- **Fragmento**
########

El resentimiento está más vinculado con la memoria que con la envidia

Una de las acusaciones más frecuentes que la oposición dirige contra el obradorismo es que que persiste un profundo resentimiento entre sus filas. En gran medida es cierto, pero no en el sentido en el que lo afirman. La desigualdad, en la narrativa de los opositores, es consecuencia de su habilidad, talento y esfuerzo. Los resentidos, según esto, serían sujetos envidiosos que reniegan de su inferioridad. Aunque su narrativa no soporta el examen más mínimo, se aferran a ella porque les permite ocultar que toda desigualdad tiene en su origen algún despojo.

Aprovechándose de la desmemoria de algunos, se presumen como grandes profesionales. Por poner solo un ejemplo, Ricardo Salinas Pliego se presenta como un modelo a seguir, un selfmade man. Nunca menciona que su fortuna, como otras grandes fortunas mexicanas, tiene un origen ilegítimo: la alienación de los bienes públicos. Sin las privatizaciones amañadas de las empresas públicas, la magnitud de su riqueza no sería la misma. Con su supuesta meritocracia quieren desviar la mirada de la profunda injusticia que persiste en la política económica que defienden: privatizar los beneficios y hacer públicas las deudas.

El resentimiento está más vinculado con la memoria que con la envidia. Bien lo señalaba Walter Benjamin: romper con el pasado, olvidar los agravios de las generaciones que nos antecedieron, es cortar el nervio más potente que anima los movimientos populares.

########

- **Material extraído**

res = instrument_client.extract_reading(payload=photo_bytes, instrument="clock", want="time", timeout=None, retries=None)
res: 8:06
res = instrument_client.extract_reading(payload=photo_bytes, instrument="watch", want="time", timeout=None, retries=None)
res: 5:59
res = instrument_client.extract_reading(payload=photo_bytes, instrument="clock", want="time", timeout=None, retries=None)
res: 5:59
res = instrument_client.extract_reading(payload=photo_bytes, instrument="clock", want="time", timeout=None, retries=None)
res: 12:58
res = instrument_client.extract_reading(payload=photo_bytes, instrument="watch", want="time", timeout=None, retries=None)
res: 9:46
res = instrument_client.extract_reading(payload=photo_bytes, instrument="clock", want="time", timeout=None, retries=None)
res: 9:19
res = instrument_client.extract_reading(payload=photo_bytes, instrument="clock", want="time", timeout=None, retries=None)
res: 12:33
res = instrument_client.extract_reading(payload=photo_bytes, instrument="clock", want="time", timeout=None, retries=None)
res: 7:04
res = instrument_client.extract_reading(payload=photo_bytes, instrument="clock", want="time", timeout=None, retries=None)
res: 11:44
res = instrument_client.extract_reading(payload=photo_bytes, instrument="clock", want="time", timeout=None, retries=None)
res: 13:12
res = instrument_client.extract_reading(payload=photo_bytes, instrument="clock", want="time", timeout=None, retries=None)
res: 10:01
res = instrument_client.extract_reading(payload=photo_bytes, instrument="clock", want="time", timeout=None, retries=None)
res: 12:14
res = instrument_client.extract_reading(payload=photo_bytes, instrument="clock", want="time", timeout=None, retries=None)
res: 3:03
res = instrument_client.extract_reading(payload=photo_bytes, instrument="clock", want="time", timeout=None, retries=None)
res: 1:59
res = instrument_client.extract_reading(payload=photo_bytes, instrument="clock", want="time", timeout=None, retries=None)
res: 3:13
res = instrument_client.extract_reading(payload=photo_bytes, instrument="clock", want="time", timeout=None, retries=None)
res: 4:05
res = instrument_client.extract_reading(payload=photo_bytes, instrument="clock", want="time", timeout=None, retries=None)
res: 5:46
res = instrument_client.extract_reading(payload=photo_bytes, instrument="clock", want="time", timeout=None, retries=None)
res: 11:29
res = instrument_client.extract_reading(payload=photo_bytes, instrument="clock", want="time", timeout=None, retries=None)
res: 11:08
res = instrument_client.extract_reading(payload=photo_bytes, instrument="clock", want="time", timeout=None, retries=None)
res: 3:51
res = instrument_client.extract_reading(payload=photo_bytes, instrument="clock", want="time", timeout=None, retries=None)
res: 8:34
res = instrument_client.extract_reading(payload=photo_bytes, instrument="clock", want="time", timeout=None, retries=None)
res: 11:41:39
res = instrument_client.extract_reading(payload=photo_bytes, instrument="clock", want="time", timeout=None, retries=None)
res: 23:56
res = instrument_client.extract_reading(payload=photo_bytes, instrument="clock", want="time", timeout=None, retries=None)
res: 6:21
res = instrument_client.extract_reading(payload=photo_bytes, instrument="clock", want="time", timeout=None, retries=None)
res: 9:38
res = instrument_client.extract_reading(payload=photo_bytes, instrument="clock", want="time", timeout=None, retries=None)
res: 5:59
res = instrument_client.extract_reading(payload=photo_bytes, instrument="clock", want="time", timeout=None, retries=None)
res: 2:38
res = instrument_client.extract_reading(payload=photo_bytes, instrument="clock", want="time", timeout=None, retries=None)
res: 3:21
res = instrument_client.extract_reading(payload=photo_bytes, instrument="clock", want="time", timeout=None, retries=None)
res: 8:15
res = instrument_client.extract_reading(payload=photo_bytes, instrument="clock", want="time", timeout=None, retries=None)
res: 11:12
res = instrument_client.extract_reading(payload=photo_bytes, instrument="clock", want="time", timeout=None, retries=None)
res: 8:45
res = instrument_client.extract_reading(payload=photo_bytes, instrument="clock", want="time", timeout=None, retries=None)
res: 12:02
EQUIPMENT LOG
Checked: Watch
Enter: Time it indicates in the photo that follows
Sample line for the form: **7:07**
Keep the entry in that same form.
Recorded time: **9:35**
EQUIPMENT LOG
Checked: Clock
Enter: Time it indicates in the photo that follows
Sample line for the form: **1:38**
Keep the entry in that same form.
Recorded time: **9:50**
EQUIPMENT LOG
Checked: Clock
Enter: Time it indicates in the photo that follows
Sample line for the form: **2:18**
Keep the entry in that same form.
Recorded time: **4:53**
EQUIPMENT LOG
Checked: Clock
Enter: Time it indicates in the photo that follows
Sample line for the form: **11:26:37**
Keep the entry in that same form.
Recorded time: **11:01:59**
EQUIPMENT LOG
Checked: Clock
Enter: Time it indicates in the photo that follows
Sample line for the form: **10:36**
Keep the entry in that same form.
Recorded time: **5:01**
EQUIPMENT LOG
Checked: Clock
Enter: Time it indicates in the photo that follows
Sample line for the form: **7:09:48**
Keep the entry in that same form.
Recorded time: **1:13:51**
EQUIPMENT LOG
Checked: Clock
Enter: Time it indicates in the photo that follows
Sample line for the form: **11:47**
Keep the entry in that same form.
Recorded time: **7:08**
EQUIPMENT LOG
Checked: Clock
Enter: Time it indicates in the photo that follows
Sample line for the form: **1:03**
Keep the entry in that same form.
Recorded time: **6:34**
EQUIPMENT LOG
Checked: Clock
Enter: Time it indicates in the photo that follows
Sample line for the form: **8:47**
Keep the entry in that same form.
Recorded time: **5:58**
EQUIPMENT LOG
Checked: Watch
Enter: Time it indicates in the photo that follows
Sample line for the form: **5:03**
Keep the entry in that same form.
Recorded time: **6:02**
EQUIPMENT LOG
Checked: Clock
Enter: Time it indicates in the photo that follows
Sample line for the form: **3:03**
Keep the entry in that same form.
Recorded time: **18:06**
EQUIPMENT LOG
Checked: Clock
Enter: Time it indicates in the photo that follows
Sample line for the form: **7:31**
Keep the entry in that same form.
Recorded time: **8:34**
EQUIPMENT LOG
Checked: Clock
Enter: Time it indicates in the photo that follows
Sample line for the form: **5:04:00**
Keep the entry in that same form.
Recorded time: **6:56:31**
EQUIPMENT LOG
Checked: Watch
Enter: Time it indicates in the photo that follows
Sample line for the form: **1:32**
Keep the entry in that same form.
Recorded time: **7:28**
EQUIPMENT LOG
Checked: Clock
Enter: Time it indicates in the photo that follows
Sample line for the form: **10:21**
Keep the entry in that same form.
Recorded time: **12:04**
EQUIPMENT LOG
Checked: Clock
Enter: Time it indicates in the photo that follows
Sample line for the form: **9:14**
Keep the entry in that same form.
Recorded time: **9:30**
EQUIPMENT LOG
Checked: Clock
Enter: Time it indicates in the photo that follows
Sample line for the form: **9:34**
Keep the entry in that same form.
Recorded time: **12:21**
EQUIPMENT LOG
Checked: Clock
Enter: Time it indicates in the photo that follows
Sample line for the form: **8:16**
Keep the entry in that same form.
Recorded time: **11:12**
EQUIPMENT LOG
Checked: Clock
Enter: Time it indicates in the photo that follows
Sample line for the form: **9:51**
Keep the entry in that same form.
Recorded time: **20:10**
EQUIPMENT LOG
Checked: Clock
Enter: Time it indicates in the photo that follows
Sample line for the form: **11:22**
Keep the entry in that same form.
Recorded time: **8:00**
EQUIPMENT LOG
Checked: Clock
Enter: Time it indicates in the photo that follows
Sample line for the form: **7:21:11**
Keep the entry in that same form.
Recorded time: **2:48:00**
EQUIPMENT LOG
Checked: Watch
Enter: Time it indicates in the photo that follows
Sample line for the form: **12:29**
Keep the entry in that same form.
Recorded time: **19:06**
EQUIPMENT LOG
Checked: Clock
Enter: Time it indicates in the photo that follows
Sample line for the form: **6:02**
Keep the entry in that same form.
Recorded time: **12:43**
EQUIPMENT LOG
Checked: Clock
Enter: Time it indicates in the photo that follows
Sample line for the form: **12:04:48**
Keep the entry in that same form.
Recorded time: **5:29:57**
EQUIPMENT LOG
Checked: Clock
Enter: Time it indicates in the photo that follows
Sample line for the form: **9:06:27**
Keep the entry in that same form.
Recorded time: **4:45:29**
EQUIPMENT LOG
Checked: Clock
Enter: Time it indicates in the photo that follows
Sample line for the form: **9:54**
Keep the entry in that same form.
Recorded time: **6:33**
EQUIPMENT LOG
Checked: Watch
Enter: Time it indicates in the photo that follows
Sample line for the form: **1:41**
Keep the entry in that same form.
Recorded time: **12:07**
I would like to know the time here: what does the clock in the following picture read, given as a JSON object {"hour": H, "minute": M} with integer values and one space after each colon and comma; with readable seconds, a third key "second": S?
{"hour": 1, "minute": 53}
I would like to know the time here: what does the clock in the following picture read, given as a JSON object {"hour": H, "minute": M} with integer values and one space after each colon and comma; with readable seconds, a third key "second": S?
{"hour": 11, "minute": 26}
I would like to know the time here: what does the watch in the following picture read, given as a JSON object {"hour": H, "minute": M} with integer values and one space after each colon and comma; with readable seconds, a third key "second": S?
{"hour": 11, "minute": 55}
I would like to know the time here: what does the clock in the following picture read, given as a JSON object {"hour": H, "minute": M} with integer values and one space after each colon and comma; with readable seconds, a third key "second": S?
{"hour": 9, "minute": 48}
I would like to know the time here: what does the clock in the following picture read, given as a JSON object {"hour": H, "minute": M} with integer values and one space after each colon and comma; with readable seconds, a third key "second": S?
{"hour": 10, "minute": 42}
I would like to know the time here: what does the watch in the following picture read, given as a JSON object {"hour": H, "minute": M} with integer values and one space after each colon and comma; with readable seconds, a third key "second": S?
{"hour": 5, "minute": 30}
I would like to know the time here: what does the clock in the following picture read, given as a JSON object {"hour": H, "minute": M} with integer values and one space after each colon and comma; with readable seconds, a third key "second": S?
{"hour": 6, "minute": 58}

########

- **Tareas del ejercicio**
**a.** Explica, según el fragmento, por qué los opositores se aferran a su narrativa sobre la desigualdad. Responde en una a tres oraciones.
**b.** Reproduce del fragmento el pasaje comprendido entre "Aprovechándose de la" y "los movimientos populares.", ambos incluidos.
Los registros son material aparte, sin relación con el fragmento.

- **Resultados en orden**
**a.** Los opositores sostienen que la desigualdad es consecuencia de su habilidad, talento y esfuerzo. Se aferran a esa narrativa, aunque no soporta el examen más mínimo, porque les permite ocultar que toda desigualdad tiene en su origen algún despojo.

**b.**
Aprovechándose de la desmemoria de algunos, se presumen como grandes profesionales. Por poner solo un ejemplo, Ricardo Salinas Pliego se presenta como un modelo a seguir, un selfmade man. Nunca menciona que su fortuna, como otras grandes fortunas mexicanas, tiene un origen ilegítimo: la alienación de los bienes públicos. Sin las privatizaciones amañadas de las empresas públicas, la magnitud de su riqueza no sería la misma. Con su supuesta meritocracia quieren desviar la mirada de la profunda injusticia que persiste en la política económica que defienden: privatizar los beneficios y hacer públicas las deudas.

El resentimiento está más vinculado con la memoria que con la envidia. Bien lo señalaba Walter Benjamin: romper con el pasado, olvidar los agravios de las generaciones que nos antecedieron, es cortar el nervio más potente que anima los movimientos populares.